C'est probablement l'un des épisodes de ces "guerres des gangs" qui s'entrecroisent qui a valu vendredi à une fillette de 12 ans d'être blessée par une balle perdue à Marseille. La fusillade a eu lieu en fin d'après midi dans le quartier de la Belle-de-Mai. Le tireur est arrivé dans une voiture, en compagnie d'un autre homme. Il est sorti du véhicule et a fait feu à plusieurs reprises sur un groupe qui discutait rue Hoche.
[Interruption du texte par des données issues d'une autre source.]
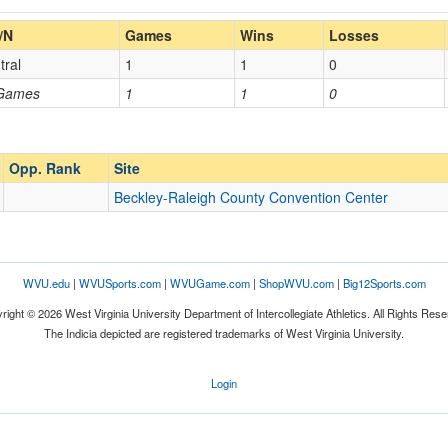
Home/Away
/N
Games
Wins
Losses
tral
1
1
0
Opp. Coach
 Games
1
1
0
Opp. Ranked
Opp. Ranked
Opp. Rank
Site
Beckley-Raleigh County Convention Center
Beckley
West Virginia
WVU.edu
|
WVUSports.com
|
WVUGame.com
|
ShopWVU.com
|
Big12Sports.com
right © 2026 West Virginia University Department of Intercollegiate Athletics. All Rights Rese
The Indicia depicted are registered trademarks of West Virginia University.
Login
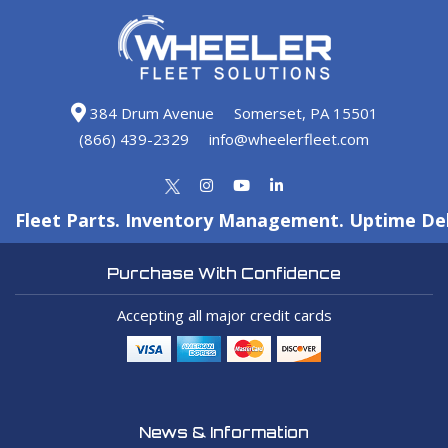
384 Drum Avenue
Somerset, PA 15501
(866) 439-2329
info@wheelerfleet.com
Fleet Parts. Inventory Management. Uptime Del
Purchase With Confidence
Accepting all major credit cards
News & Information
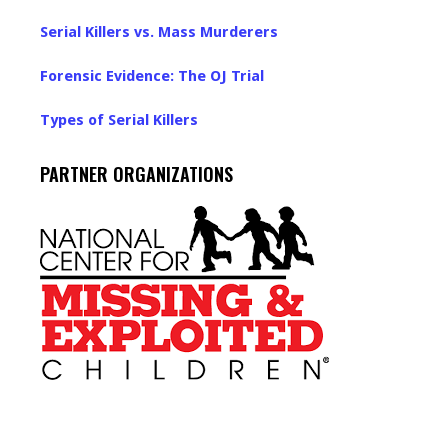
Serial Killers vs. Mass Murderers
Forensic Evidence: The OJ Trial
Types of Serial Killers
PARTNER ORGANIZATIONS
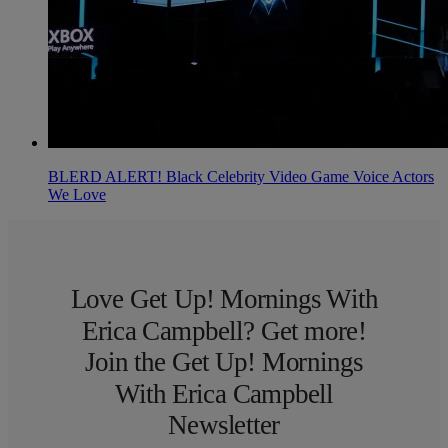
BLERD ALERT! Black Celebrity Video Game Voice Actors
We Love
Love Get Up! Mornings With
Erica Campbell? Get more!
Join the Get Up! Mornings
With Erica Campbell
Newsletter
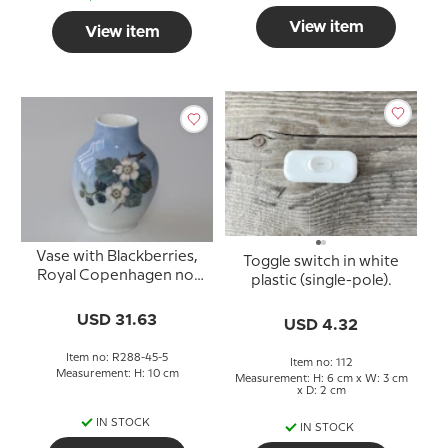
View item
View item
Vase with Blackberries,
Toggle switch in white
Royal Copenhagen no.
plastic (single-pole).
288-45-5 or 815
USD 31.63
USD 4.32
Item no: R288-45-5
Item no: 112
Measurement: H: 10 cm
Measurement: H: 6 cm x W: 3 cm
x D: 2 cm
IN STOCK
IN STOCK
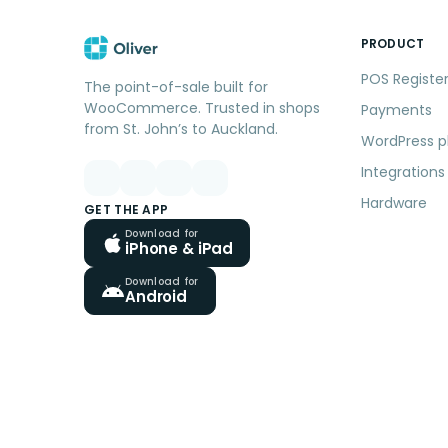
PRODUCT
POS Registe
The point-of-sale built for
WooCommerce. Trusted in shops
Payments
from St. John’s to Auckland.
WordPress p
Integrations
Hardware
GET THE APP
Download for
iPhone & iPad
Download for
Android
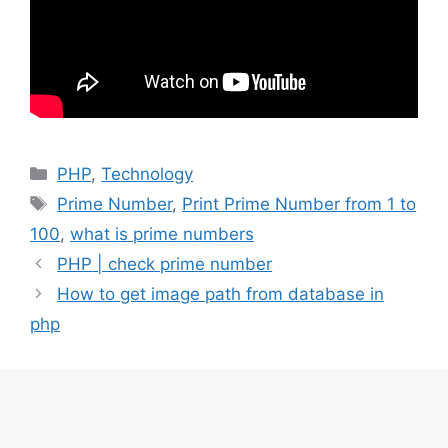
Categories
PHP
,
Technology
Tags
Prime Number
,
Print Prime Number from 1 to
100
,
what is prime numbers
PHP | check prime number
How to get image path from database in
php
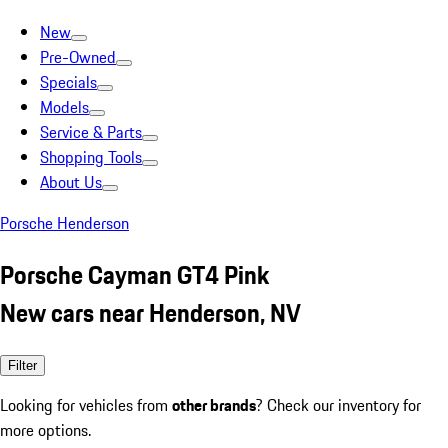
New
Pre-Owned
Specials
Models
Service & Parts
Shopping Tools
About Us
Porsche Henderson
Porsche Cayman GT4 Pink
New cars near Henderson, NV
Filter
Looking for vehicles from
other brands
? Check our inventory for
more options.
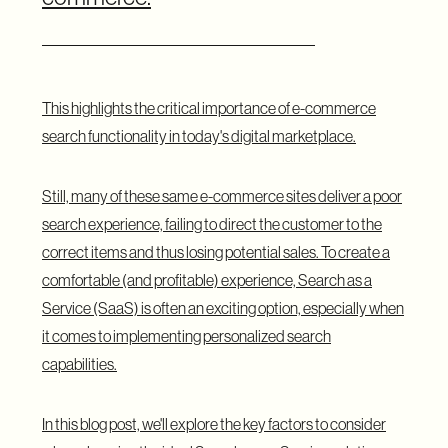
This highlights the critical importance of e-commerce
search functionality in today's digital marketplace.
Still, many of these same e-commerce sites deliver a poor
search experience, failing to direct the customer to the
correct items and thus losing potential sales. To create a
comfortable (and profitable) experience, Search as a
Service (SaaS) is often an exciting option, especially when
it comes to implementing personalized search
capabilities.
In this blog post, we'll explore the key factors to consider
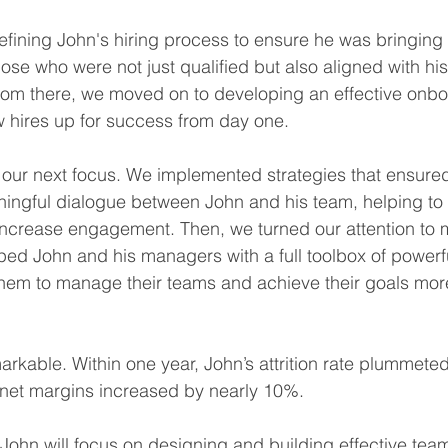
refining John's hiring process to ensure he was bringing 
e who were not just qualified but also aligned with hi
rom there, we moved on to developing an effective onbo
 hires up for success from day one.
ur next focus. We implemented strategies that ensured 
ingful dialogue between John and his team, helping to b
d increase engagement. Then, we turned our attention t
ed John and his managers with a full toolbox of powerfu
them to manage their teams and achieve their goals mor
arkable. Within one year, John’s attrition rate plummete
r net margins increased by nearly 10%.
 John will focus on designing and building effective team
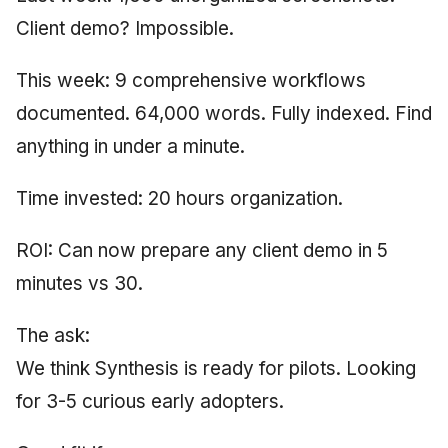
Client demo? Impossible.
This week: 9 comprehensive workflows
documented. 64,000 words. Fully indexed. Find
anything in under a minute.
Time invested: 20 hours organization.
ROI: Can now prepare any client demo in 5
minutes vs 30.
The ask:
We think Synthesis is ready for pilots. Looking
for 3-5 curious early adopters.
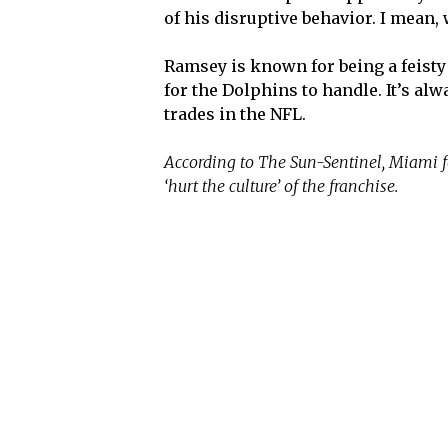
of his disruptive behavior. I mean
Ramsey is known for being a feisty p
for the Dolphins to handle. It’s al
trades in the NFL.
According to The Sun-Sentinel, Miami f
‘hurt the culture’ of the franchise.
La fillette, qui se trouvait à proximité, a été touchée à la jambe.
"Où va s'arrêter l'escalade ?"
La fillette a été admise à l'hôpital de la Timone dans un "état qui n'inspire pas d'inquiétude". Quant aux deux malfaiteurs, ils ont réussi à prendre la fuite à bord de leur voiture. Les policiers de la brigade anti-criminalité Nord ont relevé sur les lieux des indices qui n'ont pas permis d'identifier les personnes visées.
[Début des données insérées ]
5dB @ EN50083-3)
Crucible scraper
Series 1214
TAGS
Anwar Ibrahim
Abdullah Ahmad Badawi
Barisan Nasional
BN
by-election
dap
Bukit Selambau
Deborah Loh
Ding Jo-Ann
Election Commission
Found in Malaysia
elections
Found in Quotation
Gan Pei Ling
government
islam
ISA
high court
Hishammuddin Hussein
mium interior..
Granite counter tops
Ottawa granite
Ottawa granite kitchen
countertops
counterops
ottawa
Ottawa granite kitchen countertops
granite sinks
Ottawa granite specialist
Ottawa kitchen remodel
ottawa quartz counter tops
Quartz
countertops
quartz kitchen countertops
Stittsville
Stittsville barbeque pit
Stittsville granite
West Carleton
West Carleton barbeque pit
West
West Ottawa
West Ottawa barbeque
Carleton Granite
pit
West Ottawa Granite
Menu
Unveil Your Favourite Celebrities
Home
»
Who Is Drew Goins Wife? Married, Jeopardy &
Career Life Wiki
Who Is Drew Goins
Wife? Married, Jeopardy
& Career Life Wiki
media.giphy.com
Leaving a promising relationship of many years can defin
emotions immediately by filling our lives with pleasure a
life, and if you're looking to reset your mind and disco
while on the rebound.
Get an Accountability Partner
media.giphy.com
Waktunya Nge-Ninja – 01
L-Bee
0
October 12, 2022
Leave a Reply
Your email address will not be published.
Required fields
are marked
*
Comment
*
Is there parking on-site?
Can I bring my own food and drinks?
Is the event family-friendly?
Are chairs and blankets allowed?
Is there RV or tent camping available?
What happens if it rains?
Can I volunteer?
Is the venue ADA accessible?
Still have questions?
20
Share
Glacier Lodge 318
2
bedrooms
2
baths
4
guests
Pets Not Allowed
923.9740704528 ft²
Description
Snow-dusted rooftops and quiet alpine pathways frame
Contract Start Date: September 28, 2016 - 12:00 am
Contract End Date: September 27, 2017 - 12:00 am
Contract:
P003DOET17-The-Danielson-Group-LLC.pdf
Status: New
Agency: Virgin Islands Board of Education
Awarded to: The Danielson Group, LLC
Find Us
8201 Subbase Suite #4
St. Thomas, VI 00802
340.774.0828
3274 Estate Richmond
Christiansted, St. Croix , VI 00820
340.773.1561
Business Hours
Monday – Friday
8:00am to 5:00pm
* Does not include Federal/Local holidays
En revanche, deux douilles de neuf millimètres ont été retrouvées sur les lieux, "ce qui accrédite qu'il y a bien eu usage d'arme à feu dangereuse", a déclaré le procureur de la République Jacques Dallest, soulignant que ce gros calibre est souvent utilisé dans les règlements de comptes. L'enquête se poursuit sur les circonstances exactes dans lesquelles la fillette a été touchée, a-t-il précisé. L'enquête de voisinage est en cours mais il n'y a pas de témoins précis, a-t-on ajouté samedi de source proche de l'enquête, soulignant que l'hypothèse d'un règlement de comptes "n'est que l'une des hypothèses".
"Où va s'arrêter l'escalade ?" s'est interrogé pour sa part le secrétaire du syndicat de policiers Alliance dans les Bouches-du-Rhône, David-Olivier Reverdy. "Nous avons dénoncé en son temps la circulation des armes de guerre dans les cités. Maintenant, c'est leur emploi aux quatre coins de la ville". Selon lui, "les fusillades ne sont plus ciblées comme pour le grand banditisme. Maintenant, on tire n'importe quand, en plein jour, sur des personnes innocentes. Sans moyens supplémentaires, c'est la police qu'on désarme de fait", a-t-il ajouté. "N'oublions pas que nous avons un collègue dans le coma à Marseille et un autre que nous allons inhumer dans la région parisienne".